◆ **What you need to do**
Your result will be the set of lines with "bottom", copied from the material below.
==========
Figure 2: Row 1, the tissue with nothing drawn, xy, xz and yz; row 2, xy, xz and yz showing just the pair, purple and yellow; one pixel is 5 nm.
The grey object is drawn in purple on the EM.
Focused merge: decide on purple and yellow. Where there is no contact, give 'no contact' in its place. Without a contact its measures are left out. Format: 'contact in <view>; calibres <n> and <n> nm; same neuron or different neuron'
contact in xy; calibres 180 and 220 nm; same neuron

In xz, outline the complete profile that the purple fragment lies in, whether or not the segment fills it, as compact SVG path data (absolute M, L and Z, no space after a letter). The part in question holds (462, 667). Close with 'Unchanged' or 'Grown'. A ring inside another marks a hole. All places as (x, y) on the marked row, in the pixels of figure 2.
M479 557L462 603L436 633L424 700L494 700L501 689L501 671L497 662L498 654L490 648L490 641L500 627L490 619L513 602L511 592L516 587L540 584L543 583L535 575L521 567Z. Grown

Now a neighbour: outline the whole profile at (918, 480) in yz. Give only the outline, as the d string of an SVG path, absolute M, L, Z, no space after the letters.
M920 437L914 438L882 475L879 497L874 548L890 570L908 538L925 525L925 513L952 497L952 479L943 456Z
==========
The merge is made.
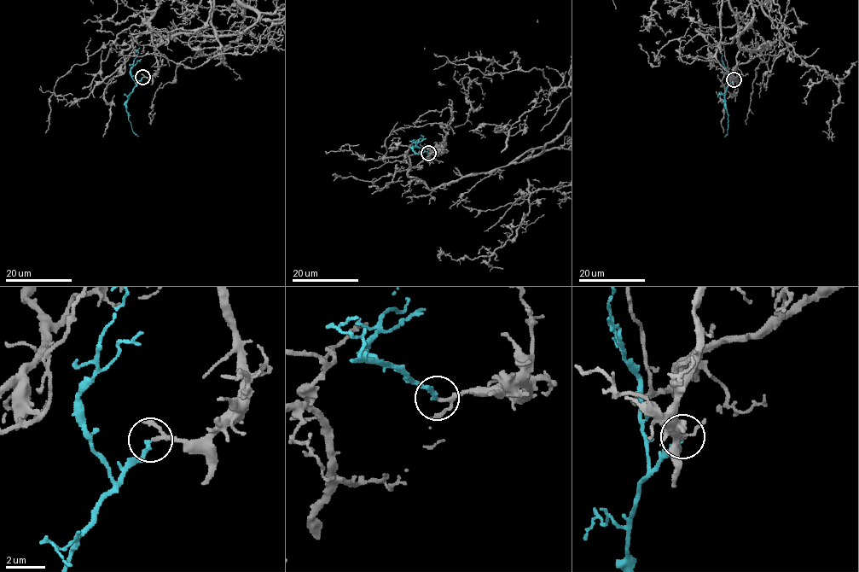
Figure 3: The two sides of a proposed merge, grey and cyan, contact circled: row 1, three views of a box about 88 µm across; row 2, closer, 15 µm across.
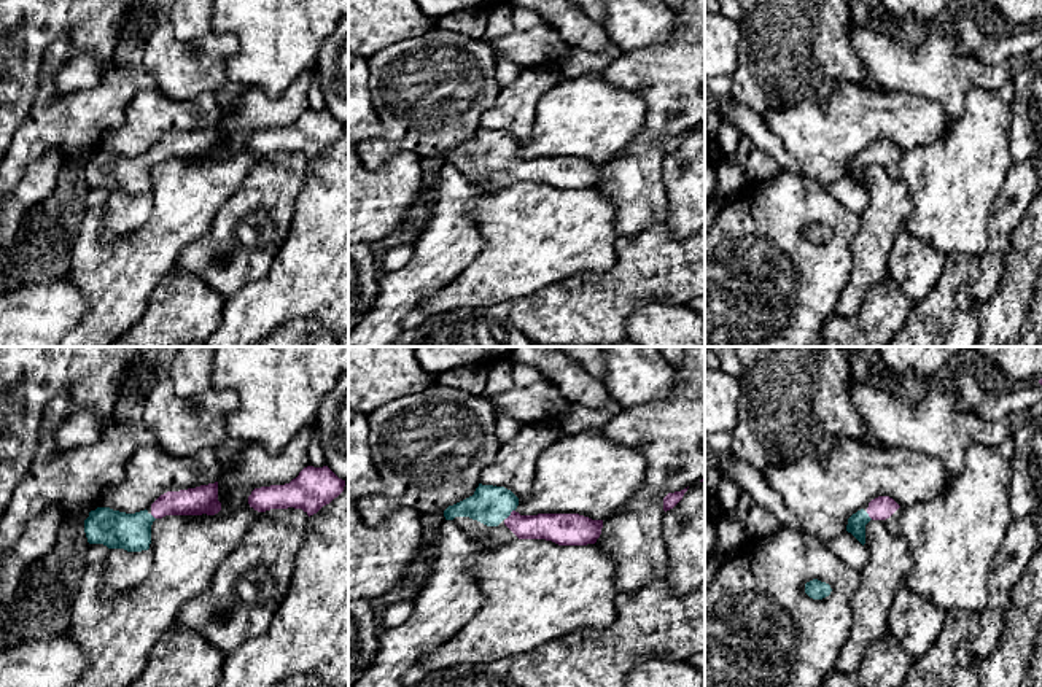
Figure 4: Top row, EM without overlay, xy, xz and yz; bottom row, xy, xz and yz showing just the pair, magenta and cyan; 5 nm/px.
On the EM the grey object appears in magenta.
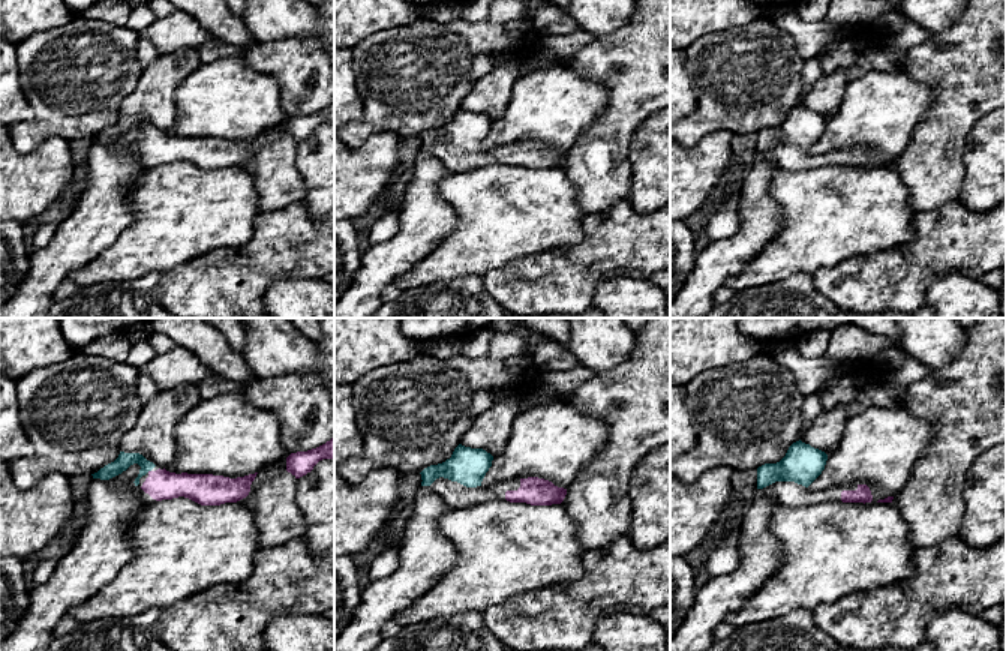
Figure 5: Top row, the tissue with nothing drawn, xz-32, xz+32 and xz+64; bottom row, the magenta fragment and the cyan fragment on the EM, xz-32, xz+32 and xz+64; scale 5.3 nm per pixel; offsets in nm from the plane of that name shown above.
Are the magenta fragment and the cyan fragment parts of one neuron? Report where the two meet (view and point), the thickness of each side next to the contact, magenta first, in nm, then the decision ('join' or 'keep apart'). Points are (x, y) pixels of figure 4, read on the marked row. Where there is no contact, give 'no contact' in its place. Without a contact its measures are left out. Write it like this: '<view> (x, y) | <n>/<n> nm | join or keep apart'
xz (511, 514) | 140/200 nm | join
==========
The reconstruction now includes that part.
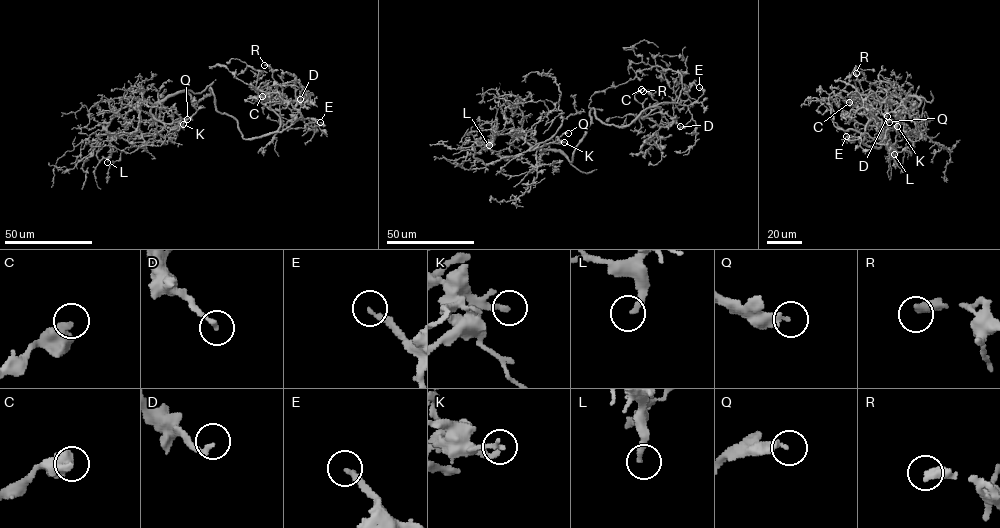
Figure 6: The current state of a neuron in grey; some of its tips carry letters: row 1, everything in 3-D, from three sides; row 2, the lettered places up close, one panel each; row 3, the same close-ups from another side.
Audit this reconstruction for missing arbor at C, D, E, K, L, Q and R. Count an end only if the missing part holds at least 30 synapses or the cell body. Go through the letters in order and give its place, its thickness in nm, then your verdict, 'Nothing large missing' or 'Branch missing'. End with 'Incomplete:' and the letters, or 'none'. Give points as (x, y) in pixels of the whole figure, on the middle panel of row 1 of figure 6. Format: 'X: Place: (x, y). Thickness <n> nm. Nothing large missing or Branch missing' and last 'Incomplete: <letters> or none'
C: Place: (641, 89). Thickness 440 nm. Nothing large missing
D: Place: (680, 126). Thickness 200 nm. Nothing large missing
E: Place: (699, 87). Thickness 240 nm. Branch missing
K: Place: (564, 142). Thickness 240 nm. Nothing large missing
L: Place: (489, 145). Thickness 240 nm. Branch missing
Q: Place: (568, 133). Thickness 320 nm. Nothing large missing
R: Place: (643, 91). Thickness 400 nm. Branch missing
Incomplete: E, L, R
==========
◆ **Solved exercise**
Figure 4: Top row, EM without overlay, xy, xz and yz; bottom row, xy, xz and yz showing just the pair, magenta and cyan; 5 nm/px.
Figure 5: Top row, the tissue with nothing drawn, xz-32, xz+32 and xz+64; bottom row, the magenta fragment and the cyan fragment on the EM, xz-32, xz+32 and xz+64; scale 5.3 nm per pixel; offsets in nm from the plane of that name shown above.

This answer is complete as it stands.